Excerpted text ->
((
It’s important to note that this is going to up the volume of your logs.  But, it’s minimal and the benefits far outweigh the few extra bytes needed to write the message.  (pgBadger will parse these up and give you a nice, clear picture of your checkpoint behavior).

 log_autovacuum_min_duration = 0

(default: log_autovacuum_min_duration = -1). The tuning convention isn’t just a boolean on/ off.  Essentially, you are telling postgres: “When an autovacuum runs for x milliseconds or longer, write a message to the log”.  Setting this to 0 (zero) means that you will log all autovacuum operations to the log file.

For the uninitiated, autovacuum is essentially a background process that does garbage collection in postgres.  If you’re just starting out, what you really need to know is the following:

  • It’s critical that autovacuum stay enabled
  • autovacuum is another background process that uses IOPS

Because autovacuum is necessary and uses IOPS, it’s critical that you know what it’s doing and when.  Just like log_checkpoints (above), autovacuum runs are based on load (thresholds on update / delete velocities on each table).  This means that vacuum can kick off at virtually any time.
))
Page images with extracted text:
((
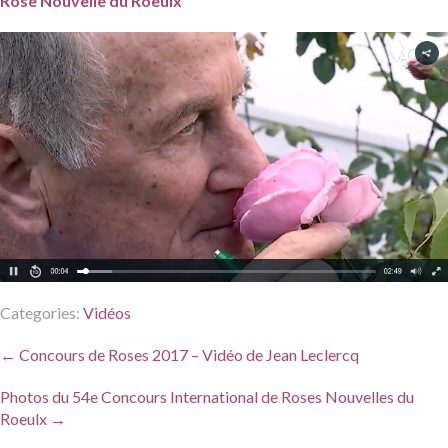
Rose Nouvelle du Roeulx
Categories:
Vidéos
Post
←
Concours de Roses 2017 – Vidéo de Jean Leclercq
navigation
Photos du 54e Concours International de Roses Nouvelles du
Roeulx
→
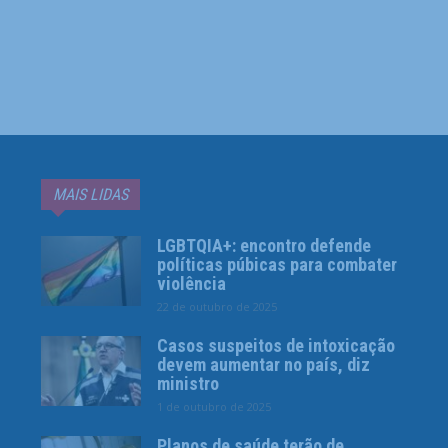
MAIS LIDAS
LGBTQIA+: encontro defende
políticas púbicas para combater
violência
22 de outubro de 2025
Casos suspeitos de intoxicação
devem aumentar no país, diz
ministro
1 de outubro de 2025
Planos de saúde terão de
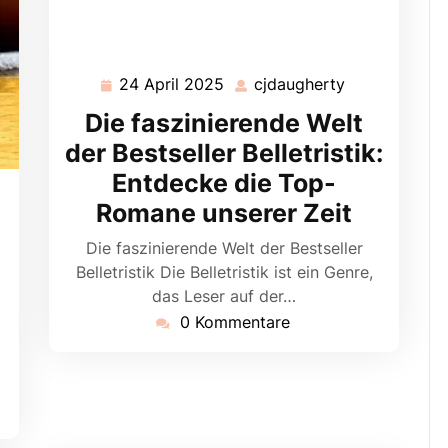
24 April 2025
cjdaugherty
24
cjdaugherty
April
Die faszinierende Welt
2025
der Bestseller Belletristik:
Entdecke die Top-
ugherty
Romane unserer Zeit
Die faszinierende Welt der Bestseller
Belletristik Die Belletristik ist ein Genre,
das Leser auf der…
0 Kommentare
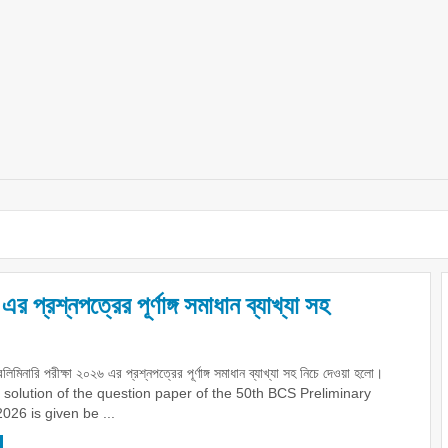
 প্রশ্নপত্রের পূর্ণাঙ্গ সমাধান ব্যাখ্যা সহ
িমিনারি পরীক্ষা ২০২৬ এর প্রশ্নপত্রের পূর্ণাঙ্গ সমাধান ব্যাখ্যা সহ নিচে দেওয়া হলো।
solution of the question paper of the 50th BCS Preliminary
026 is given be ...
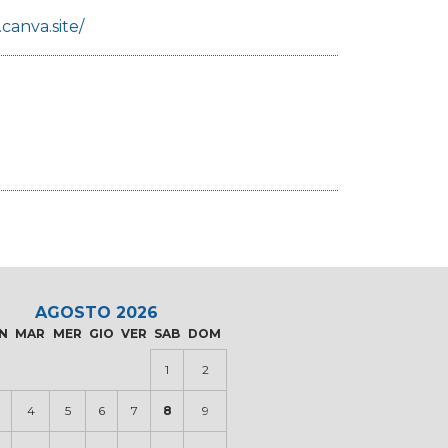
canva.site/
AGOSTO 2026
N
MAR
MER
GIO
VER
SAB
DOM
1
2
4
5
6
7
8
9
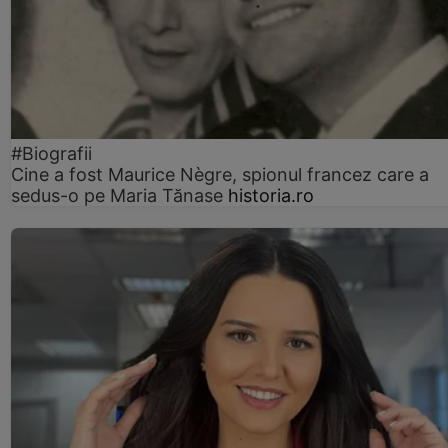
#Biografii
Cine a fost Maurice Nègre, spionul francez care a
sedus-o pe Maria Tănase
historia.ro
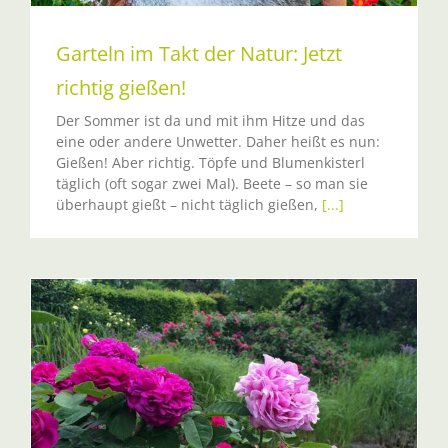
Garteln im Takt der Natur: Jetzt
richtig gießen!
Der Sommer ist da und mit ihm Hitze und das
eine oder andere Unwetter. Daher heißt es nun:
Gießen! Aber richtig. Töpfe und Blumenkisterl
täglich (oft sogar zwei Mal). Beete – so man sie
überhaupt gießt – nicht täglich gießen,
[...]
))
Brief A ->
Write out the passage from the PostgreSQL logging excerpt above word for word, starting with "log_autovacuum_min_duration = 0" and going on through "the log file.".
Brief B ->
According to the PostgreSQL logging excerpt above, what is the effect of setting log_autovacuum_min_duration to 0?

Written answer A ->
log_autovacuum_min_duration = 0

(default: log_autovacuum_min_duration = -1). The tuning convention isn’t just a boolean on/ off.  Essentially, you are telling postgres: “When an autovacuum runs for x milliseconds or longer, write a message to the log”.  Setting this to 0 (zero) means that you will log all autovacuum operations to the log file.

Written answer B ->
All autovacuum operations are written to the log file.